Saturday, May 28, 2016

Digital Photography and Composites on an Amiga computer

Back in the mid '90s, I built a digital photography/compositing business around an Amiga 3000. There was even an interview with me published in Amiga Format magazine.

The Amiga 3000 was a great machine. I was using a desktop A3000 with a MicroniK case that gave me a lot more Zorro III and bridgeboard slots. At first, I used a video camera to capture still images, but that just wasn't high enough resolution for print. So as what I was doing expanded, I eventually ended up with a Phase 5 68060 accelerator and Cybervision 64 graphics card and a Polaroid digital camera that captured 1600x1200 tethered via the SCSI bus. Massive 128MB of RAM, a 1G Seagate SCSI, a 4G Fast SCSI 2 Micropolis AV drive on the Amiga SCSI bus, and a 4G Wide SCSI 3 Micropolis AV drive on the accelerator SCSI bus.

No Amiga drivers for the digital camera I was using (Polaroid PDC-2000), so I ran Shapeshifter and captured with Apple's Mac OS, System 6 (or 7, don't recall now). Since no Mac ever had a 680x0 greater than a 68040 and the PowerPC Macs at that time emulated the 68k chip, my Amiga was faster as a Mac than any Mac. How much faster? When I had the camera demo'd to me in Seattle on a PowerPC Mac, it took nearly 10 minutes to transfer an image from camera to computer. But my 68060 Amiga 3000 took about 15 seconds.

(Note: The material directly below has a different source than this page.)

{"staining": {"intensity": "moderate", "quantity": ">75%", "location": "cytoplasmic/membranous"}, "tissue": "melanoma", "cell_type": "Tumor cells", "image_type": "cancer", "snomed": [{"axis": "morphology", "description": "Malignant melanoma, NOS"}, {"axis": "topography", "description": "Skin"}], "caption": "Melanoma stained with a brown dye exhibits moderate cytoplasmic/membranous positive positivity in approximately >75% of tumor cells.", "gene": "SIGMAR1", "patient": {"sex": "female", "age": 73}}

We went to sci fi conventions and composited people into custom backdrops in their costumes. I'd have an inkjet printing out a high res glossy, which took about 15 minutes then, while I had Real3D (a 3D modeling/rendering program) rendering several scenes or elements in the background, while working on a multiple layered graphic at 2400x3000 pixels in ImageFX, then I'd pop over to Shapeshifter to snap someone in their costume while my wife posed them. Printing and rendering continued uninterrupted, and everything ran smooth as silk.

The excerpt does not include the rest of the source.